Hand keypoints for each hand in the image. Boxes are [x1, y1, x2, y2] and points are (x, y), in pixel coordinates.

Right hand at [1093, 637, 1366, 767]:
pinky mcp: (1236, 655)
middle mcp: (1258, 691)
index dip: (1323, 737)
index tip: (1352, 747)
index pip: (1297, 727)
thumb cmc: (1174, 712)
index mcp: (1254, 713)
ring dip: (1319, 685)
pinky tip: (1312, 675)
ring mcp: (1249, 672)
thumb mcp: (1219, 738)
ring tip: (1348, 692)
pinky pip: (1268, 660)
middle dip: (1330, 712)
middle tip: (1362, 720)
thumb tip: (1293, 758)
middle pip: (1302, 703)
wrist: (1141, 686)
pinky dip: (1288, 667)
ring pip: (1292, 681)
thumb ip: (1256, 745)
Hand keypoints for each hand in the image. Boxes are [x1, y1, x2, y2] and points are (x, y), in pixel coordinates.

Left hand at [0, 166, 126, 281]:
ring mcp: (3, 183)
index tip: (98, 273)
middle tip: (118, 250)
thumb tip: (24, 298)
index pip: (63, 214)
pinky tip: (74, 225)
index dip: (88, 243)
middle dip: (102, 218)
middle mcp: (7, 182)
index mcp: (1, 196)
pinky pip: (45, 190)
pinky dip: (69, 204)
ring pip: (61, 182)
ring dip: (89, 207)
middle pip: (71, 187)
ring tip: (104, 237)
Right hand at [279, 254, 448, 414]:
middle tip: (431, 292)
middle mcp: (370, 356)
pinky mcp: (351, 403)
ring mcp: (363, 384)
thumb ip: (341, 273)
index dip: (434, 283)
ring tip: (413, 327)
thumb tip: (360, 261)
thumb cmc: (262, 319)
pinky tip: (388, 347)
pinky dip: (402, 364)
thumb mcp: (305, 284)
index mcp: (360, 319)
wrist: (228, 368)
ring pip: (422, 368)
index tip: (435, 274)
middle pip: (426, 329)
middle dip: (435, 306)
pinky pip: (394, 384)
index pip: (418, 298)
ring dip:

Task goal => Lines holding the string "hand" are the answer; copy each one from the listing above.

Exercise response =>
Hand keypoints for each hand in the image. Boxes are [x1, y1, x2, y2] and points are (x, y), in pixel coordinates.
Right hand at [1093, 637, 1366, 767]:
Hand keypoints for each hand in the image. Boxes are [x1, y1, x2, y2] and points are (x, y), in pixel coordinates.
Left hand at [0, 166, 126, 281]:
Right hand at [279, 254, 448, 414]:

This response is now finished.